Pas du tout ! C’est nous qui fabriquons avec nos corps la notion du cinéma : on travaille sur l’idée du cinéma, mais sans la projection vidéo. Mais il y a sous-jacent le mouvement du cinéma, sa vitesse. Il y a un travail autour de l’idée de personnages dans le cadre de la caméra…

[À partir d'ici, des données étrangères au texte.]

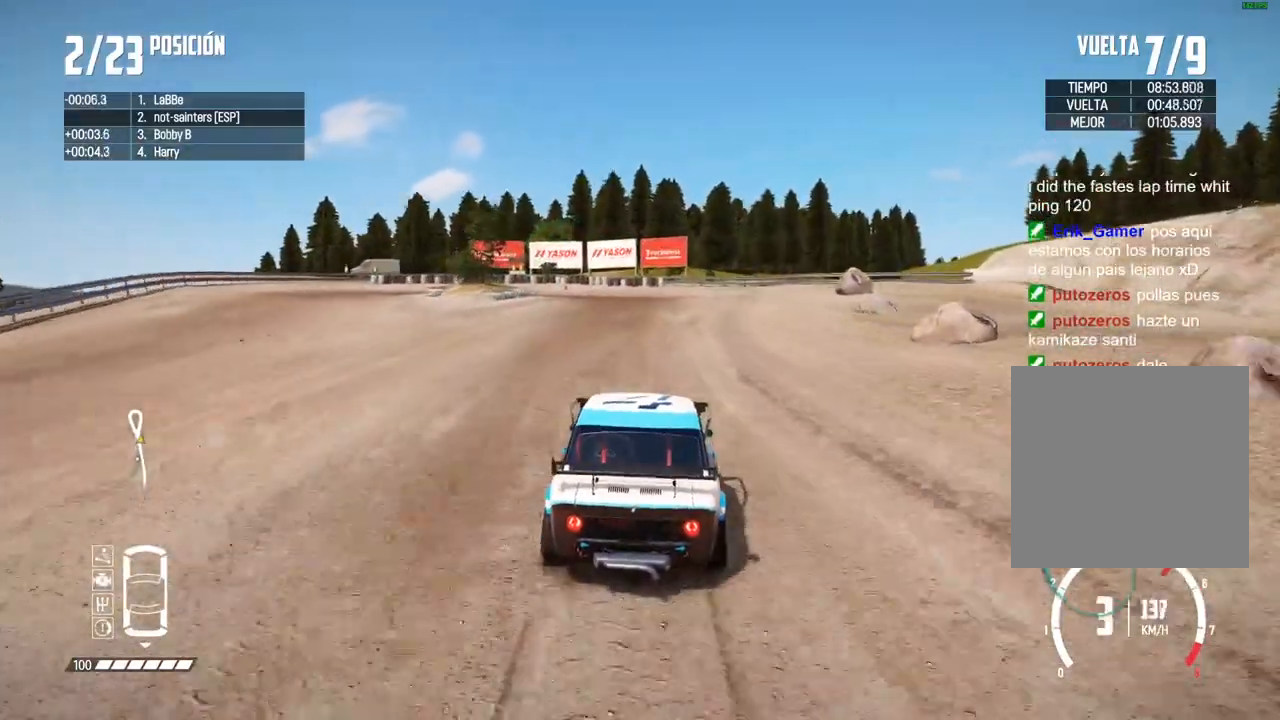
Gameplay with a controller (Xbox layout); each line is a JSON object with the inputs held at the frame after it (dt_ms = milliseconds from this image to that frame). "events" lists button and stick changes between this image and that frame as [ms after this image, input, new state], when the widget could be followed in between. Not read: L3 R3.
{"dt_ms": 500, "buttons": ["L2"], "left_stick": "left", "right_stick": "center", "events": [[50, "left_stick", "right"], [83, "X", "down"], [167, "X", "up"], [217, "left_stick", "center"], [217, "right_stick", "center"], [433, "left_stick", "left"]]}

Une patte Martin-Gousset ?
J’imagine qu’on retrouve une même sensation dans mes spectacles. Il y a des explosions, mais aussi des moments où ça se redépose et ça s’épure. Il y a des contrastes, une alternance entre des moments graphiques très purs et d’autres plus explosifs de pure énergie. […] J’ai mon propre univers… Je pars du cinéma pour m’inspirer – mais aussi de la peinture – avec toujours cette idée d’action. La danse, pour moi, est mouvement donc action. Et je pense qu’action et mouvement peuvent se rejoindre. […] Quand j’utilise la vidéo, c’est à des fins dramaturgiques. Le mouvement (ou le corps du danseur) est relié à une certaine idée de la dramaturgie. Oui, j’ai commencé par le théâtre, et oui, je trouve intéressant de ne pas être que dans l’écriture du mouvement pur dans l’espace. Mouvement… Le mot est lui-même très complexe. On peut être immobile et donner une sensation de mouvement, donc ça ne veut rien dire. J’essaie de trouver d’autres formes de langage chorégraphique, qui ne soient pas une succession de gestes chorégraphiques les uns après les autres. Ça ne m’intéresse pas que la danse devienne juste un geste après l’autre. Moi, ce qui m’intéresse, c’est la dimension scénique de tout ça. Le corps sur scène.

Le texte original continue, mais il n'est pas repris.